Secretary of State Mike Pompeo’s latest move on Taiwan could be an important base supporting US-China relations – further complicating a tense bilateral relationship just before President-elect Joe Biden takes office, former Australian Prime Minister Kevin Rudd said.
“What Pompeo is doing is laying a whole series of landmines for the upcoming Biden government … salting the earth in US-China relations in general, and laying landmines on Taiwan in particular,” Rudd told CNBCs Monday. Squawk Box Asia “.
Last weekend, Pompeo announced the lifting of all “self-imposed restrictions” on US relations with Taiwan – a democratic and self-governing island that China claims as its own territory.
Pompeo said in a statement Saturday that for decades the US had had limited unilateral contact between its officials and its Taiwanese counterparts “in an effort to appease the communist regime in Beijing.” He then stated that all those restrictions are “no more.”
US Secretary of State Mike Pompeo speaks at the US State Department
Win McNamee | Getty Images
The move could spell the end of the “one China policy,” said Rudd, who is now president of the Asia Society Policy Institute.
The only Chinese policy is the principle in which the US and the international community recognize that there is only one Chinese government – under the Communist Party of China in Beijing.

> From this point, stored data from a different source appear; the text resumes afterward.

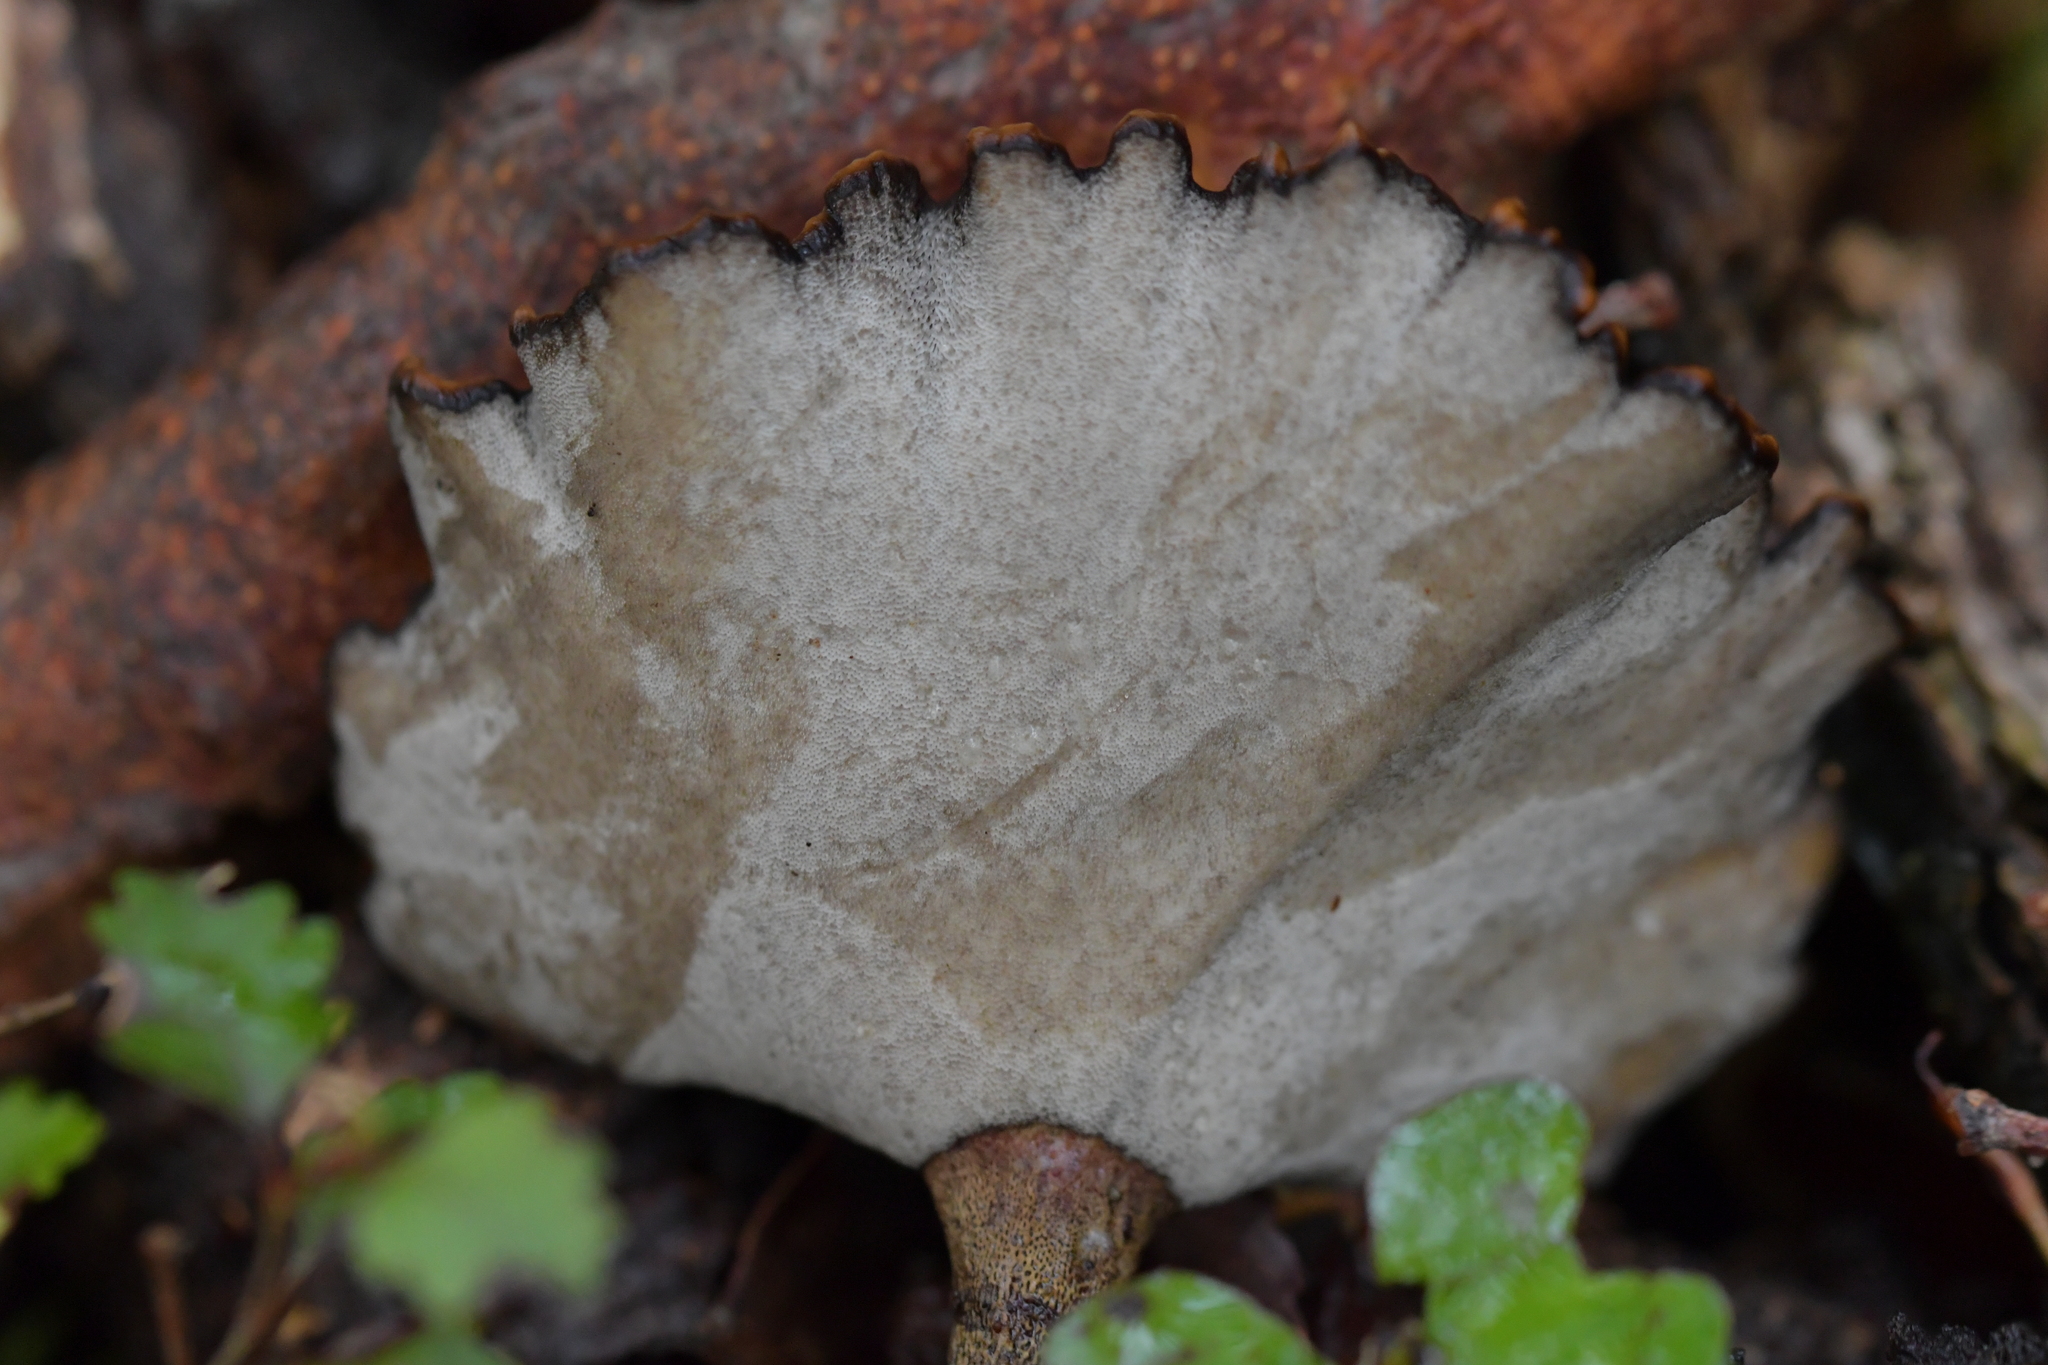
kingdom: Fungi
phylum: Basidiomycota
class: Agaricomycetes
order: Polyporales
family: Polyporaceae
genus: Polyporus
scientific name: Polyporus nigrocristatus
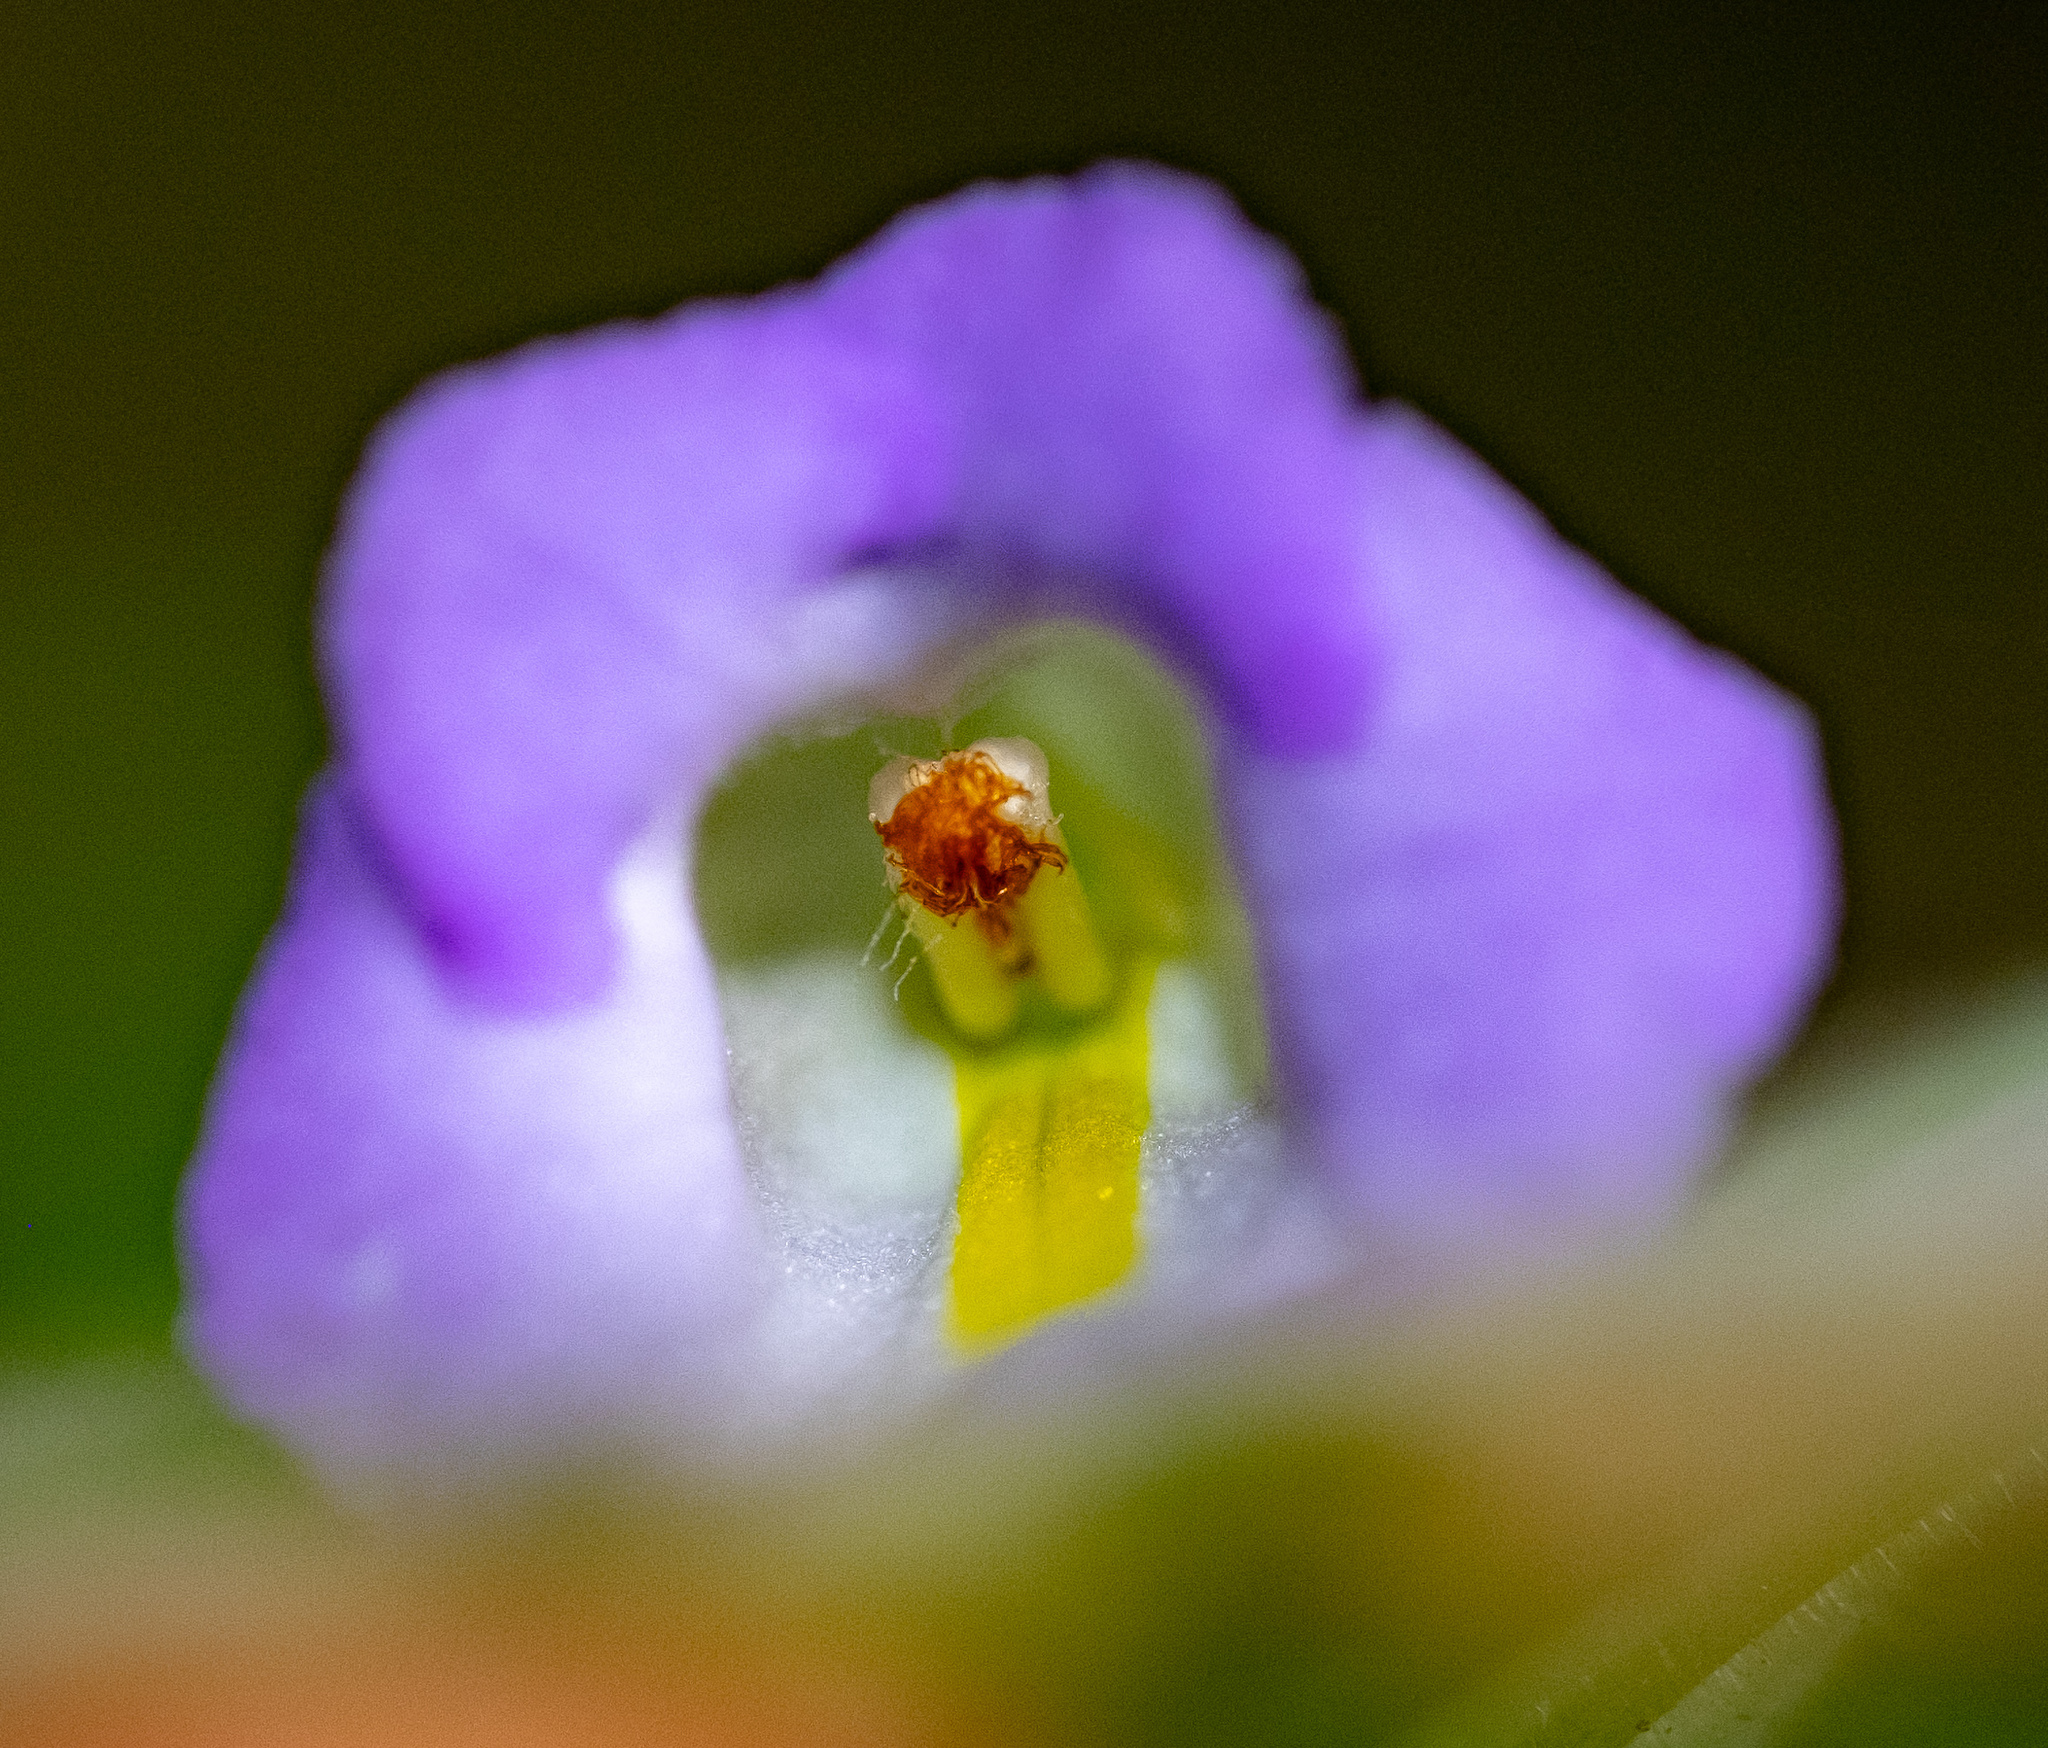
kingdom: Plantae
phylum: Tracheophyta
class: Magnoliopsida
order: Lamiales
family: Gesneriaceae
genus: Microchirita
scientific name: Microchirita lavandulacea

“That has been the mainstay of strategic stability for the past 40 years,” said the former Australian leader.
“I think we need to understand that we are moving towards the end of the ‘one China policy’. And what does that mean for markets? What does that mean for the international community? It marks a new period of real strategic instability, as this is a fundamental article of faith in Beijing, ”he added.
The Communist Party has never ruled Taiwan, but Beijing sees the island’s reunification with the mainland as an opportunity and therefore Taiwan has no right to participate in international diplomacy.
China and Taiwan are responding to Pompeo’s move
China has reportedly rejected the US decision to lift restrictions on Taiwan, while Taiwan’s State Department thanked Pompeo on Twitter.
Zhao Lijian, a spokesman for China’s Foreign Ministry, said China opposed Pompeo’s action and will resolutely fight against attempts to sabotage its interests, Reuters reported.
Meanwhile, Taiwan’s Secretary of State Joseph Wu said Pompeo’s lifting of US restrictions on contact with Taiwan is “a big thing,” the news agency reported.
“Relations between Taiwan and the US have become a global partnership. The State Department will not relax our vigilance and hope to continue to encourage the development of ties between Taiwan and the US,” Wu said.
Rudd said Pompeo could be motivated to tighten US stance on China now so he can attack Biden for “ getting soft ” about China as the new administration change the policy. Some media reports cite Pompeo as a potential presidential candidate for 2024.
Nonetheless, the Biden administration is unlikely to shift away from the “strategic ambiguity” that has long been US foreign policy towards Taiwan, Rudd said.
The ambiguity helps maintain “enough doubt” that the US would immediately defend Taiwan if the island were embrace any “reckless policy” such as a unilateral declaration of independence from China, Rudd explained.
The other dimension of the US position involves challenging any assumption by Beijing that Washington will not respond if the mainland takes any military action against Taiwan, Rudd added.
“That is the strategic uncertainty so far. I do not see that as change.”